[Structured page parsing data]
Start of Block
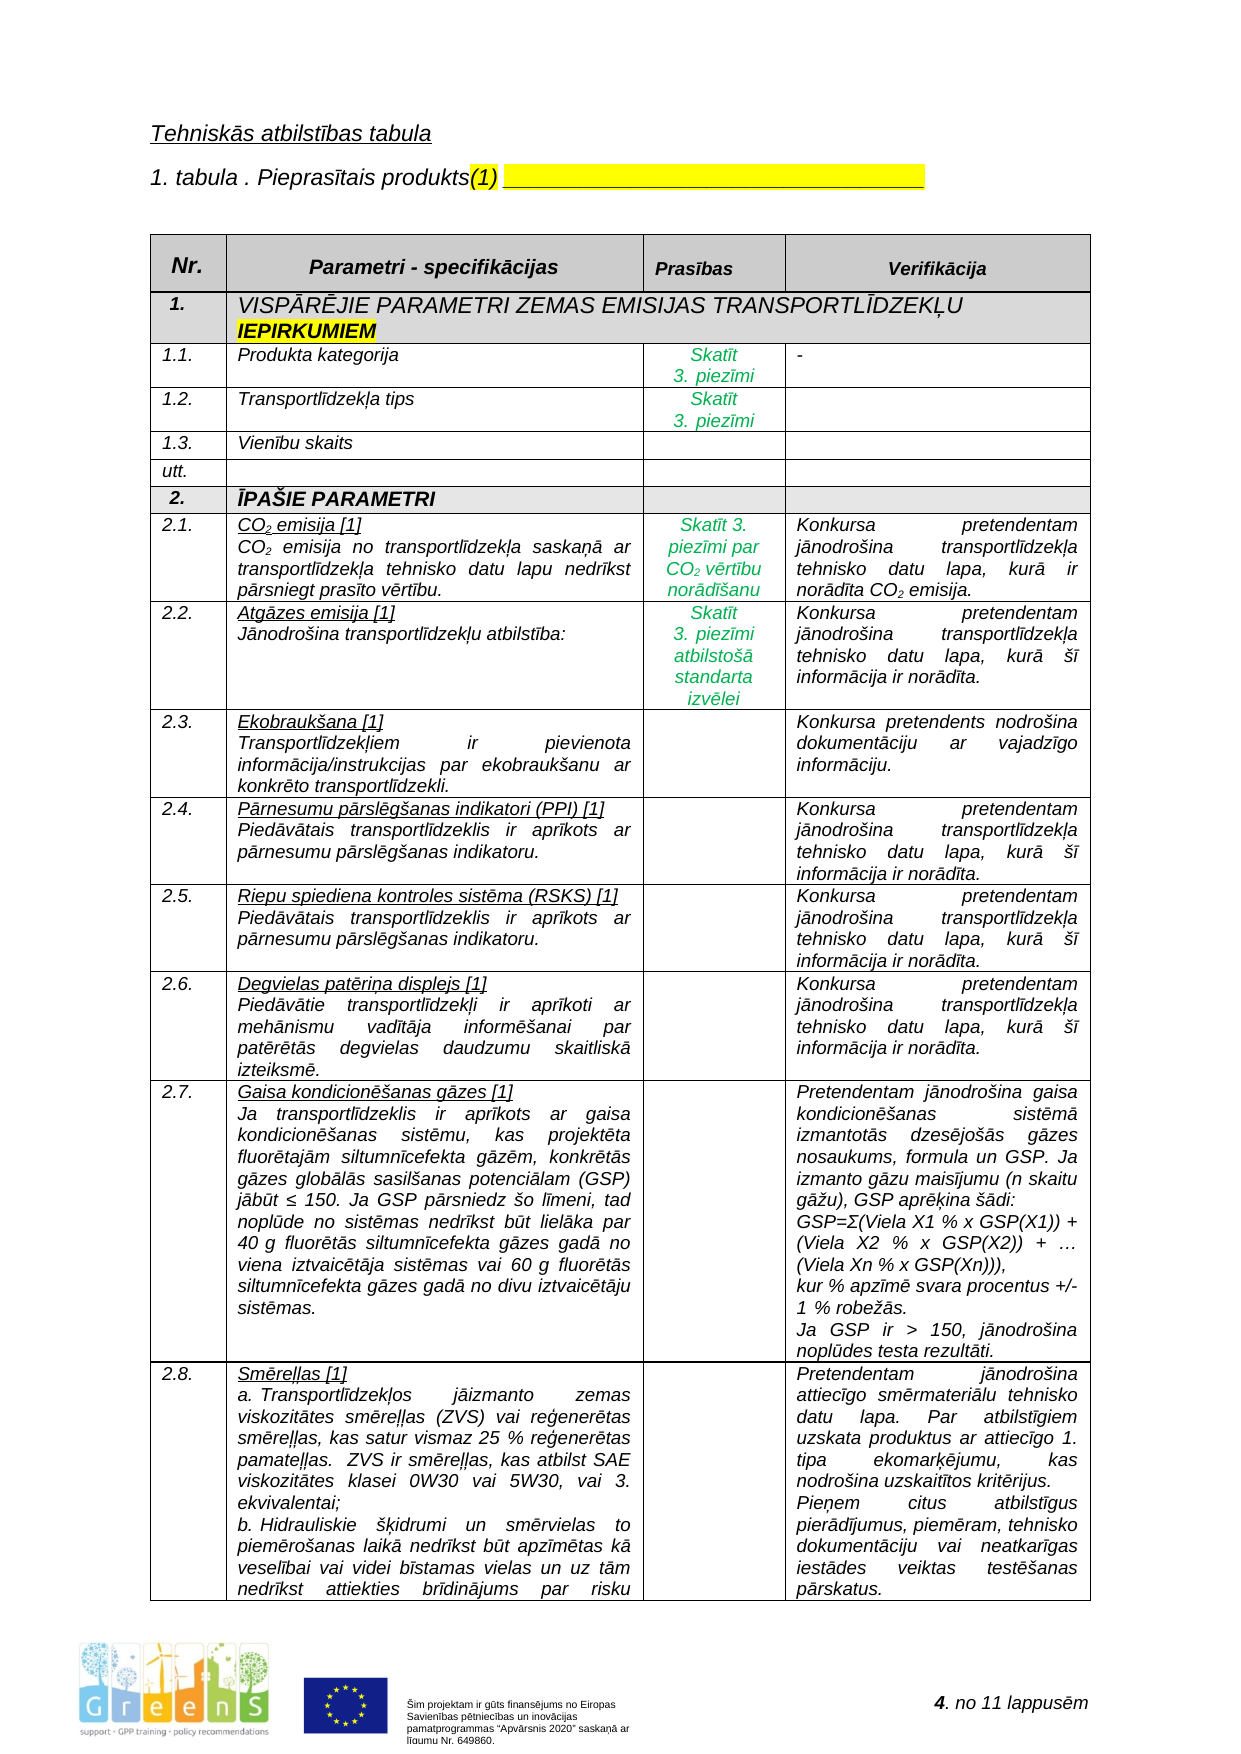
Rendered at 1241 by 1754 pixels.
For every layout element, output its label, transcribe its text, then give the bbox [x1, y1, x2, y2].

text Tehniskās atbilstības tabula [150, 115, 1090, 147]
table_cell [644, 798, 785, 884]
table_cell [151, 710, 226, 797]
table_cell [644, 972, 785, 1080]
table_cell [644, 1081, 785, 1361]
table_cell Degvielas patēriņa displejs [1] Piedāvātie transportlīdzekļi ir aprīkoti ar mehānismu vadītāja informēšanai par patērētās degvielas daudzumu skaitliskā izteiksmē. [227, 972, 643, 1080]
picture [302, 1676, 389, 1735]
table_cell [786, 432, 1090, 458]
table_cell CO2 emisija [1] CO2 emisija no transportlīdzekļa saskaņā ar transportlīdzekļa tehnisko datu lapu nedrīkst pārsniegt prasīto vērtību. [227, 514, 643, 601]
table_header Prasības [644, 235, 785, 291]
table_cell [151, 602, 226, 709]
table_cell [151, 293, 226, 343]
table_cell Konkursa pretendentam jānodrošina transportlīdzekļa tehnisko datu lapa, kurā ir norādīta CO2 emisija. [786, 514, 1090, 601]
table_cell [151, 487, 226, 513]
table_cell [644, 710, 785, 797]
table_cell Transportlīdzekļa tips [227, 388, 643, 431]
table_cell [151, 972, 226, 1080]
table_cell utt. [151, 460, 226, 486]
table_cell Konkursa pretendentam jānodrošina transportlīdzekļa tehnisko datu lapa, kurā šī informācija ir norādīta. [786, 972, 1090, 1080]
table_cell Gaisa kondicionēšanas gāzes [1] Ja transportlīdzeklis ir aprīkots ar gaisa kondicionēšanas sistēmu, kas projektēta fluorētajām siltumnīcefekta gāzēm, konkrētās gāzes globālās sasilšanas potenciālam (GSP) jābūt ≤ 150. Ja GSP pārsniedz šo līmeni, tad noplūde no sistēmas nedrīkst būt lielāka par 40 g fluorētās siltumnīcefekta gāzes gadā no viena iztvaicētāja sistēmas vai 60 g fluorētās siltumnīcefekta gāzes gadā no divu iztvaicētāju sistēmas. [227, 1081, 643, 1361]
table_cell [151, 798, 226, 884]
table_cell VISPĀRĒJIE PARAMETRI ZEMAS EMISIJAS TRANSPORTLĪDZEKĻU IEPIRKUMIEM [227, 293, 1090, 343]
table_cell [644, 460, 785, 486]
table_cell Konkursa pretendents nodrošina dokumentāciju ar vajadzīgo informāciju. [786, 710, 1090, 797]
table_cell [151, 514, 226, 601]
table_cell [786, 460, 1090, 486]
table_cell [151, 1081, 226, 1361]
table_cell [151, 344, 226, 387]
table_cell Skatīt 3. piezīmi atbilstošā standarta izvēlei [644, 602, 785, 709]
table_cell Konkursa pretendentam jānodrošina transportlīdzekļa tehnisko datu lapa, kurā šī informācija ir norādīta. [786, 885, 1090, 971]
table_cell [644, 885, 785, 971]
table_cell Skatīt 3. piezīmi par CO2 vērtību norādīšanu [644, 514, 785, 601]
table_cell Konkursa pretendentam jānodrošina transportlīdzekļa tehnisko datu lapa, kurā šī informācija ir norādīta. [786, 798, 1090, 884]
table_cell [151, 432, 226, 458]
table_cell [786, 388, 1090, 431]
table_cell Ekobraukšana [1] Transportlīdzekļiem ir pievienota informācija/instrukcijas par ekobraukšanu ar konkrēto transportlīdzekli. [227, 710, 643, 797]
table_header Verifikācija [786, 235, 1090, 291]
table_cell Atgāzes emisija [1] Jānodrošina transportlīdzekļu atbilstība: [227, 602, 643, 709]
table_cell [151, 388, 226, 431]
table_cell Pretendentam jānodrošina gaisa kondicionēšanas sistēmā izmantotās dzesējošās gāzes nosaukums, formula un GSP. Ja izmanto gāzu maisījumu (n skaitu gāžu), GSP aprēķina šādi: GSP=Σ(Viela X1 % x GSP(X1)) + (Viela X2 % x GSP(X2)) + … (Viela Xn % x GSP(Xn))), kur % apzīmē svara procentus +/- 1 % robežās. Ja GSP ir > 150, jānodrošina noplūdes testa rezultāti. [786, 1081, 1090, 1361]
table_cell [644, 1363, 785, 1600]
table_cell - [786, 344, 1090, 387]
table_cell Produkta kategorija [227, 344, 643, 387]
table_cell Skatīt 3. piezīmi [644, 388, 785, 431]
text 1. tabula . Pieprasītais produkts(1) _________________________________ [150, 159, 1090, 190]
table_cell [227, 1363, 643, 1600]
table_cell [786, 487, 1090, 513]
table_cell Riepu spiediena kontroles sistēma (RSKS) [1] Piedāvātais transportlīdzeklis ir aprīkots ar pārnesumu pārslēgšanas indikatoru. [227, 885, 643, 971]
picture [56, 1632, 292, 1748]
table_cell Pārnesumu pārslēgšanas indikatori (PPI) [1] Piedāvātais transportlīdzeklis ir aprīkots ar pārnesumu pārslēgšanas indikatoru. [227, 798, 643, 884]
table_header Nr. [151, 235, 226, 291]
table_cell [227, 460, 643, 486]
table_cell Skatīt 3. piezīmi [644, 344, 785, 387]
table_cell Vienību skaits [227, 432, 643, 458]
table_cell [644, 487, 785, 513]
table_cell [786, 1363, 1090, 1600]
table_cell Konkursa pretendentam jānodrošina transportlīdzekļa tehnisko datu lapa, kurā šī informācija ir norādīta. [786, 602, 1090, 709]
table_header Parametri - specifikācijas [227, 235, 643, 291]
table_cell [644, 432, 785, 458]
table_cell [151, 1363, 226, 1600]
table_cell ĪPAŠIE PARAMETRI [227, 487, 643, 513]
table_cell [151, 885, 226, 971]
End of Block
Start of Block
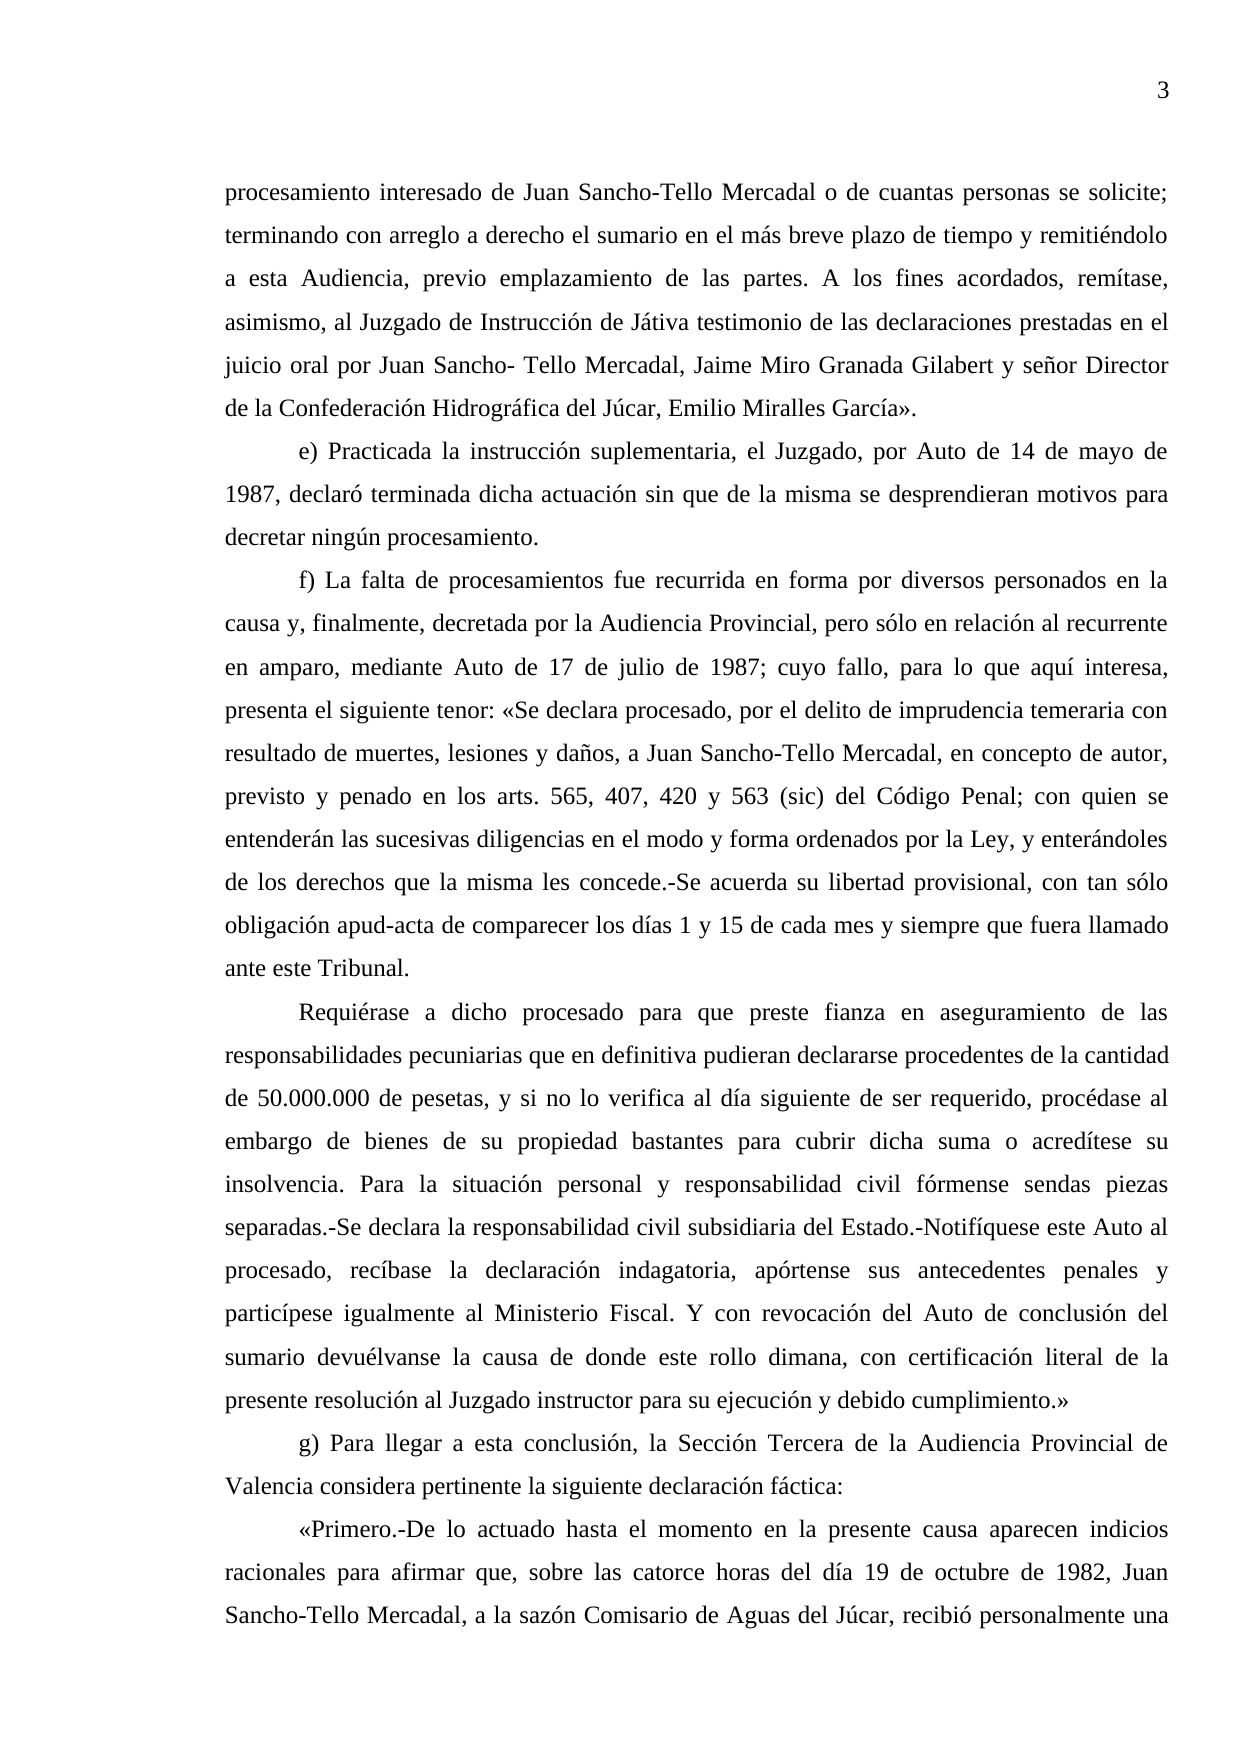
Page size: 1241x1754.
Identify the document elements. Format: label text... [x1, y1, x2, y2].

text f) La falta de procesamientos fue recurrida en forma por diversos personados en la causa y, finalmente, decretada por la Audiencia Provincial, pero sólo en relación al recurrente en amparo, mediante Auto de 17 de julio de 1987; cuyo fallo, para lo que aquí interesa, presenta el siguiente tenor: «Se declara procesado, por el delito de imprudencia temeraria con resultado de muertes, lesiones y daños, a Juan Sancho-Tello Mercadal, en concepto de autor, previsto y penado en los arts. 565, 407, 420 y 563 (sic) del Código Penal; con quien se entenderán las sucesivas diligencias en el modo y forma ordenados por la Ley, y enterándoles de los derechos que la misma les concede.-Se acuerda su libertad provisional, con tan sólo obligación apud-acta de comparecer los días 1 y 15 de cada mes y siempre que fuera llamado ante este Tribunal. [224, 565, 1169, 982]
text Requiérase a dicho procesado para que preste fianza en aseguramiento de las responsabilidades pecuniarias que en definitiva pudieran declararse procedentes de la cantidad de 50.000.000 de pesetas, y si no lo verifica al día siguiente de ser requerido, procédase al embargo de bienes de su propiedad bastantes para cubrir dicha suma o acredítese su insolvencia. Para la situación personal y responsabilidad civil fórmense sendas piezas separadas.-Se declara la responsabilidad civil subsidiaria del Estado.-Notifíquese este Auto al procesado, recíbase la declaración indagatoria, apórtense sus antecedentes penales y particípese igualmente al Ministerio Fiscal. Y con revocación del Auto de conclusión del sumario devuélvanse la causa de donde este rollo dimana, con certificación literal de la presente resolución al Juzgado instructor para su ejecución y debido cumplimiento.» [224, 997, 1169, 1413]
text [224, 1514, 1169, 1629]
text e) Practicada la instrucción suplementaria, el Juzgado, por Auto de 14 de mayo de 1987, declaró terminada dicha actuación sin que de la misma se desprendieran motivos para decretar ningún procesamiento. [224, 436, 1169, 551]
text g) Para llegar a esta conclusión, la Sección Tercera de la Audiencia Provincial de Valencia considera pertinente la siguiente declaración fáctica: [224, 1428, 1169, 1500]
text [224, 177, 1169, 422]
End of Block
• WHAT IS REQUIRED
Search the entries for the word "picture", then list each line that holds it.

• RESULT FOR THIS EXERCISE
picture [302, 1676, 389, 1735]
picture [56, 1632, 292, 1748]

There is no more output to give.